RaduQ99 RaduQ99 - 19 days ago 4x
C++ Question

C++ Matrix values of

I want to create a matrix of 5 lines and 5 columns which contains values from 1 to 9. The following programs displays numbers from 1 to 25 instead, when I input

to the program..

#include <iostream>

using namespace std;

int a[20][20], n, x = 0;

int main()
cout << "n=";
cin >> n;

for(int i=1; i<=n; i++)
for(int j=1; j<=n; j++)
a[i][j] = x+1;
x = x+1;

for(int i=1; i<=n; i++)
for(int j=1; j<=n; j++)
cout << a[i][j] << " ";

cout << endl;

I'm a c++ beginner, so maybe it's simple to do but i don't know how to make it show values from 1 to 9. This is the matrix I except:

1 2 3 4 5
6 7 8 9 1
2 3 4 5 6
7 8 9 1 2
3 4 5 6 7

Asu Asu

There are some issues in your code.

C arrays or STL containers?

First off, a your matrix may only hold matrices as big as 20x20. Your program will silently fail if you enter n bigger than 20, because you will access memory out of bounds; which causes an undefined behavior (see other common UB cases here).

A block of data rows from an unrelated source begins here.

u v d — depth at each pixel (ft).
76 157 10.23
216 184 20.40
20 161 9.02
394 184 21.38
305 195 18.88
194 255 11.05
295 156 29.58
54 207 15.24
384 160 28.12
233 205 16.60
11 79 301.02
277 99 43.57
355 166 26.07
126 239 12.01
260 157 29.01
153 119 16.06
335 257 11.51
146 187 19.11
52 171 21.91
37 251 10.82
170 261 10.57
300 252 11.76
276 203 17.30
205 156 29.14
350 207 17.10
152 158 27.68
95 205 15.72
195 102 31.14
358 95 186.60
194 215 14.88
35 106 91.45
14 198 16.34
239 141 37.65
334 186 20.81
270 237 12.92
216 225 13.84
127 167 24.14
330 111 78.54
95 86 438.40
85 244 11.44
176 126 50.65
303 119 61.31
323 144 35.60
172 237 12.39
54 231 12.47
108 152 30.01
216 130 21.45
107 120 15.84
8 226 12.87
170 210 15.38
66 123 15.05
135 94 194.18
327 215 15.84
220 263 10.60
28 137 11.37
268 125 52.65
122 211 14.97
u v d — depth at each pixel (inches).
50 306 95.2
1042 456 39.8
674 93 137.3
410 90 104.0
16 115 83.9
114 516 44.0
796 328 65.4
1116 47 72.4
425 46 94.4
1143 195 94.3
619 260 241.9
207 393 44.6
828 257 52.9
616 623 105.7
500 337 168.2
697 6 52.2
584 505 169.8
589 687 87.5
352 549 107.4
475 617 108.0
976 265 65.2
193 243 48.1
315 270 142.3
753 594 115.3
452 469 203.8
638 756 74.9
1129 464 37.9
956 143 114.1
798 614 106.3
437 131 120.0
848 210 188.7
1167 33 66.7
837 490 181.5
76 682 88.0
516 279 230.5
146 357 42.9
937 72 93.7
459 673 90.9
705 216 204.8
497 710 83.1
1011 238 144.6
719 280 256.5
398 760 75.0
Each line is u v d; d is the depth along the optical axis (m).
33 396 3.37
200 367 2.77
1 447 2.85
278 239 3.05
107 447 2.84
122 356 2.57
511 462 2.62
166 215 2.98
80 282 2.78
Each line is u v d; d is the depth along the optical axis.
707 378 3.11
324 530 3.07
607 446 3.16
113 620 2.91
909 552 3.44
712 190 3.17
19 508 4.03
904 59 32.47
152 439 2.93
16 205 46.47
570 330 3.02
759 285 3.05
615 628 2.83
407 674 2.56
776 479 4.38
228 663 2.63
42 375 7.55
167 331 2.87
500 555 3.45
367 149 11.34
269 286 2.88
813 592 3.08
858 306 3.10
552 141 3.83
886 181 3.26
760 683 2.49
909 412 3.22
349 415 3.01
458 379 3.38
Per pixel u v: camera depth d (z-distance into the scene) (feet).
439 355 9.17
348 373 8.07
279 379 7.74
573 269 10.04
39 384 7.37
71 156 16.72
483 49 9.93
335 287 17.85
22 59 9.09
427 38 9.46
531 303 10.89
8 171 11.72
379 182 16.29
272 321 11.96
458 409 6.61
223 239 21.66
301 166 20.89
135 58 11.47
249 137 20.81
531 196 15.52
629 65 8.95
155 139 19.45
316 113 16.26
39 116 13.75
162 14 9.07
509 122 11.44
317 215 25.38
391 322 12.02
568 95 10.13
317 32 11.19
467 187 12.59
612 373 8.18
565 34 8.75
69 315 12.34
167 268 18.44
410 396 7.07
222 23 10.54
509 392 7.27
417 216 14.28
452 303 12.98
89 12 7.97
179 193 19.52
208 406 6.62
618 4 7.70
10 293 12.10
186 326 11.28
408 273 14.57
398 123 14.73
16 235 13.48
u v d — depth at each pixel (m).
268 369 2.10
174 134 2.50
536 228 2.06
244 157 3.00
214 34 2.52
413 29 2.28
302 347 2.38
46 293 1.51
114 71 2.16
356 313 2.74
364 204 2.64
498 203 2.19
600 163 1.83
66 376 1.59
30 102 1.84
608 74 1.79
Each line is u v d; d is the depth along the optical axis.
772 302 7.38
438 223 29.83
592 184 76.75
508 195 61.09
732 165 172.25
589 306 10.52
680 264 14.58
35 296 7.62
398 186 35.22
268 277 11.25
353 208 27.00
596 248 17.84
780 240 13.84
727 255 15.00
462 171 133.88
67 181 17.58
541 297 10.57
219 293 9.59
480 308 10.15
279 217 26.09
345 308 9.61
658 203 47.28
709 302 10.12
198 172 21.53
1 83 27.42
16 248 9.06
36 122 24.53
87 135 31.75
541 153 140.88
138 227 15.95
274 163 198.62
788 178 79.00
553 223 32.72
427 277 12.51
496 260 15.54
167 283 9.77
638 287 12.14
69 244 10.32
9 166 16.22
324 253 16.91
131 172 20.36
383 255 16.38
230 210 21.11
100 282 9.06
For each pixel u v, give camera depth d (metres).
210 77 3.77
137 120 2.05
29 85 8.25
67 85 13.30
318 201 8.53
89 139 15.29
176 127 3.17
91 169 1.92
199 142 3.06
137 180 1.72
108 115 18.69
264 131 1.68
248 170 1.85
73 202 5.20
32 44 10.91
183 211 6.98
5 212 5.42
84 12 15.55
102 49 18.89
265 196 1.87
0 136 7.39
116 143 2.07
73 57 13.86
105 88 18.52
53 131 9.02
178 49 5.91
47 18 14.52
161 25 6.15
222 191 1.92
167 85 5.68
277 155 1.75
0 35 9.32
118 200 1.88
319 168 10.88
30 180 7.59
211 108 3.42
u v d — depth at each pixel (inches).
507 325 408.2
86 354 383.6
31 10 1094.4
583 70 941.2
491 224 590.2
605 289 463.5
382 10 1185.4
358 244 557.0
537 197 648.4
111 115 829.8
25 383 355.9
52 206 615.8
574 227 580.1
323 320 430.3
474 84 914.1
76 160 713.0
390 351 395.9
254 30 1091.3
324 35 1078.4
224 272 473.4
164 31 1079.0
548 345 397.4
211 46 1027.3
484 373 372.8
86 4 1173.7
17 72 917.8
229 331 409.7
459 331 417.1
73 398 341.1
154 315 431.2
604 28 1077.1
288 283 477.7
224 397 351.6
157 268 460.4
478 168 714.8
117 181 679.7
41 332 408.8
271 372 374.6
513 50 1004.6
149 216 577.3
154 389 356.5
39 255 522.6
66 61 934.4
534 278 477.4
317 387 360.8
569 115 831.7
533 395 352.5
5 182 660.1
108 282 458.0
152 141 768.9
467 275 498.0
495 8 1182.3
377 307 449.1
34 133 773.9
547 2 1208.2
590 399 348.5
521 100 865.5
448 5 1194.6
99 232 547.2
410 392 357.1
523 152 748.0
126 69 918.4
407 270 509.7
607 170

You may want to use a dynamic size array - A good way to achieve this is to use std::vector. Unfortunately, this isn't as comfortable to use as a C-style array with two dimensions - you can achieve the same access syntax using a std::vector<std::vector<int>>, but this is not very efficient (see this answer if you are interested why) nor quite comfortable.

The Boost C++ library provides a multidimensional array library. Once you get experienced enough, you may find an use in it.

<= or <? 0-index or 1-indexed?

Many programming languages today uses 0-indexing for arrays. This means the first element of the array is located at index 0, not 1. Some languages, such as Lua, doesn't do this.

This means you should iterate i and j from 0 to n. This also means n is excluded, so you should use <, not <=.

Filling the matrix with numbers from 1 to 9

Your code doesn't do anything so you get numbers from 1 to 9 - it only fills the matrix with numbers from 1 to n * n. You could change this using an if clause to set x every time it goes above 9:

if (x > 9) { x = 0; } // x = 0 because it will be 1 on the next iteration

That being said, there is more convenient, as @PMar's answer says. The modulo operator % will do the task as well.

a[i][j] = (x % 9) + 1;
x = (x % 9) + 1;

This way, you will get every number from 1 to 9.

Now, you can also do another cleanup: Why are you calculating x's next value, and only then setting it? You could assign the new x value before the assignment to your matrix's cell. This allows having clearer code, with less copy pasting, which implies better maintainability.

x = (x % 9) + 1;
a[i][j] = x;

Another code quality consideration

I cannot say if your original code source was indented like your question (before it was edited), but you should really indent your code, for the future you and other people that will have to read your code. It allows for much better readability.

Same goes for different parts of your code : Add some space! It only can get more readable if you make a clear distinction between even just expressions.